I don’t understand music that’s not meant to be listened to. It seems like huge numbers of people are terrified of the sound of silence, or perhaps the sound of the world. Music is wallpaper, no longer just endlessly, algorithmically streaming, but endlessly, algorithmically generated.
This EP tempers mathematical complexity and unpredictability with a human side. There may be generative machine-elements to the music, but it’s been thought about, worked over, edited, and shaped into something real. It’s remarkable. And it’s nearly thirty years old. Thirty year old music when I was a kid was Lonnie Donegon and Rosemary Clooney. Heck.
Here’s the companion to the Bis thing from earlier. I haven’t the foggiest who British Meat Scene are/were, but they’ve got a Wurlitzer EP and a decent drummer, and play what is probably jazz. I know nothing about jazz.
Sometimes this record has weird screechy horn stuff going on; sometimes it has gurgling electronics; sometimes it has a kind of Jamaican vibe; sometimes it sounds like incidental music from a 70s cop film. I don’t know what I’m talking about. It’s pretty enjoyable though, a nice raw recording, and generally engaging. I might hang on to it. Now I know what it is, I can imagine moods it might fit.
Says it’s 45, is actually 33. There’s no wonder I keep getting it wrong, is there? I’m just thankful I no longer have a turntable where you have to change a pulley wheel to switch the speed.
Collapsed Lung, as I’m sure you know, were a kind of supergroup made of people from Death by Milkfloat and Pregnant Neck. With that kind of pedigree, it was inevitable they’d strike it big with a novelty football record based around a line of Alan Partridge commentary from The Day Today. The goalkeeper, has got football pie, all over his shirt.
Maclife is not, so far as I can tell, about the Apple magazine, but it might be. I haven’t got a clue what they’re on about. It’s probably not though, because Wikipedia sez they were Amiga users, and Wikipedia’s never wrong. I read it on Wikipedia.
The Guardian did an article about the Amiga music scene a little while ago. Never mentioned Bars & Pipes once. Bars & Pipes was really something. You could do all kinds of crazy stuff with that, even manipulating MIDI data with ARexx scripts. like Autechre. Actually, I was doing exactly that in my bedroom in 1994, with a free Amiga Format cover disk and a DX11. I just wasn’t very good at it.

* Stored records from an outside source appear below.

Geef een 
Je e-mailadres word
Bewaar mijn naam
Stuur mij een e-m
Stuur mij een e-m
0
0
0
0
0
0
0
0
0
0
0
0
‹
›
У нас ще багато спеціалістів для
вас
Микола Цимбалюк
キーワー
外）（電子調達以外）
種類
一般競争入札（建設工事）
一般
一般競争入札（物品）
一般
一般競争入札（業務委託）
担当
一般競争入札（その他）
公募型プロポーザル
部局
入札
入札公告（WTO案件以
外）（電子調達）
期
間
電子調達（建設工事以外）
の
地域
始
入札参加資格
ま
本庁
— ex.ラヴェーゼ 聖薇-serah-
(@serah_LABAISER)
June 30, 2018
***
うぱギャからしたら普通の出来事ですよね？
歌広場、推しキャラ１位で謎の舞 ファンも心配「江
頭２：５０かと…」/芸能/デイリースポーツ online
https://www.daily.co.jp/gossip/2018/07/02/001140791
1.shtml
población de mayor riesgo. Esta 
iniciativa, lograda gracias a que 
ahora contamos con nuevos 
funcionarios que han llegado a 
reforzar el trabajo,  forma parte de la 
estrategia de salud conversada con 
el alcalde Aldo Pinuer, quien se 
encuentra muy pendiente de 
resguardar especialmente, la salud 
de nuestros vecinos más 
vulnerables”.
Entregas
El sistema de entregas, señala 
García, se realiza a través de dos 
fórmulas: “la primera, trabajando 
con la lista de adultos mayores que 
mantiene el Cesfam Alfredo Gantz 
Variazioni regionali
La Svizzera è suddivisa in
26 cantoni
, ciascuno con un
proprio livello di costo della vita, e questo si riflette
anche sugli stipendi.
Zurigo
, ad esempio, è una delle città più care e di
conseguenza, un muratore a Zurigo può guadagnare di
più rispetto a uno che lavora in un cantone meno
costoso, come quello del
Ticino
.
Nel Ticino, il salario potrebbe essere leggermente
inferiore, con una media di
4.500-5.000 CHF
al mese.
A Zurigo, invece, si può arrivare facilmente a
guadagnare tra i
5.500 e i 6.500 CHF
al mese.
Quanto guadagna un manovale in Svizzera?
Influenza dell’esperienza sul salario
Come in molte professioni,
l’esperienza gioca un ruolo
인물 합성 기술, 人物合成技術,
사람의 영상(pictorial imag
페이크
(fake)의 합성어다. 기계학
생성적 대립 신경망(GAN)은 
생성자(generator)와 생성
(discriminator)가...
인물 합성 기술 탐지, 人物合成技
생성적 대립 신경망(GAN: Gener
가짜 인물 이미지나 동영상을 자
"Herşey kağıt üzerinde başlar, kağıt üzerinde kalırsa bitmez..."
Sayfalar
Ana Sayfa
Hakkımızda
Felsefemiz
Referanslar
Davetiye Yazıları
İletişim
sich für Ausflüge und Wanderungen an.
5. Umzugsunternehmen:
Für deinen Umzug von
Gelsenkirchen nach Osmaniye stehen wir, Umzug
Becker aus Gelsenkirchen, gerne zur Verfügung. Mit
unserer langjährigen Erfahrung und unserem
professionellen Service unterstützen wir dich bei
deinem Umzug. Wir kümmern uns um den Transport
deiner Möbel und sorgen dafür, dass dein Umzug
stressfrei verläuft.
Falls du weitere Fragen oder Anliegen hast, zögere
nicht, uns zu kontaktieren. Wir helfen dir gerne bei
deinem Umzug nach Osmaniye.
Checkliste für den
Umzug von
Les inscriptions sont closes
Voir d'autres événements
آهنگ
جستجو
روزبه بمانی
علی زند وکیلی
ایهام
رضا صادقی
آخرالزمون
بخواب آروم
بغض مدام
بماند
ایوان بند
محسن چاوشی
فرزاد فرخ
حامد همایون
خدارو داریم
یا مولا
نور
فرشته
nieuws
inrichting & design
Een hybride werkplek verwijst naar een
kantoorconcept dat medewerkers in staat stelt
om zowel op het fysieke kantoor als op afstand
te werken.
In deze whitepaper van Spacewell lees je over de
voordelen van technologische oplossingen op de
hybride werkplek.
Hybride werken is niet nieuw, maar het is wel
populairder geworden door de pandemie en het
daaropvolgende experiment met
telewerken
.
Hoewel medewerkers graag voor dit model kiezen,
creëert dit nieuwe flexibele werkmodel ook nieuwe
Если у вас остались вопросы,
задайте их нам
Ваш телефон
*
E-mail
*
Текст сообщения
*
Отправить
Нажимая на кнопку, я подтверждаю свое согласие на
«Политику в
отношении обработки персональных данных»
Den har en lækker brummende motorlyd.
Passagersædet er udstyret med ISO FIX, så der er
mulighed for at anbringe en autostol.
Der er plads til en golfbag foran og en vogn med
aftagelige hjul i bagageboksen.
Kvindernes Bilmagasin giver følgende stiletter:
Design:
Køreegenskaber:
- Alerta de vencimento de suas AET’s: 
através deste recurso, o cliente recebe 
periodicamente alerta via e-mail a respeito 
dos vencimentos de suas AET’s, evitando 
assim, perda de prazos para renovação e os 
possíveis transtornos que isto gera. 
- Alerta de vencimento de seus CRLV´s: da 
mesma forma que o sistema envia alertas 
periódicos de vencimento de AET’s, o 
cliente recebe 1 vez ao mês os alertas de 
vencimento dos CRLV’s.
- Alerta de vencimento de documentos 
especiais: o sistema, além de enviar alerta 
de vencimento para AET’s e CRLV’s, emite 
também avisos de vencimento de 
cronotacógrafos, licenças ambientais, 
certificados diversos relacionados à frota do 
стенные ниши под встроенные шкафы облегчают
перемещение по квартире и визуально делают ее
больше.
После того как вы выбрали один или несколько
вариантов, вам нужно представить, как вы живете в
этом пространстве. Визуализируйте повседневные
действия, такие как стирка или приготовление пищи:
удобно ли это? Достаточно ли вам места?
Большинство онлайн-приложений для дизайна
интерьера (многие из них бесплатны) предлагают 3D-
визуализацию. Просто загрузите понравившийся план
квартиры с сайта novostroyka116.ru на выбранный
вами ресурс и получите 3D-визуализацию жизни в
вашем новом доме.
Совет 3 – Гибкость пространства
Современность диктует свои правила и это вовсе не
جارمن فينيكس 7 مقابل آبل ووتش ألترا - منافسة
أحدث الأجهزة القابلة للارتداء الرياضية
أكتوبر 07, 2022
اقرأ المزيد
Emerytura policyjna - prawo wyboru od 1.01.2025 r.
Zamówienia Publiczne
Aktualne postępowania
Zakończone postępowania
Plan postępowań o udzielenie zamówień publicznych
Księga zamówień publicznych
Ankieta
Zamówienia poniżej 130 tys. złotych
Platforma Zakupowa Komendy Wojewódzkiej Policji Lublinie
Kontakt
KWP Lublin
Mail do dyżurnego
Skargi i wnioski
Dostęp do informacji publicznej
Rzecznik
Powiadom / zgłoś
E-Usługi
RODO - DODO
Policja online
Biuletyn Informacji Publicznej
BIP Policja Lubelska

Soul Coughing’s side has two versions of Sugar Free Jazz, neither of which are as good as the one on the album.
I’m keeping this, because a record collection isn’t really a record collection unless it contains twenty-five minutes of abstract noise and field-recordings put together for a Japanese exhibition on The Poetry of Sex. Pitchfork did a thousand words on it. Obviously. Go there if you care enough, and tell them I said “suck it”.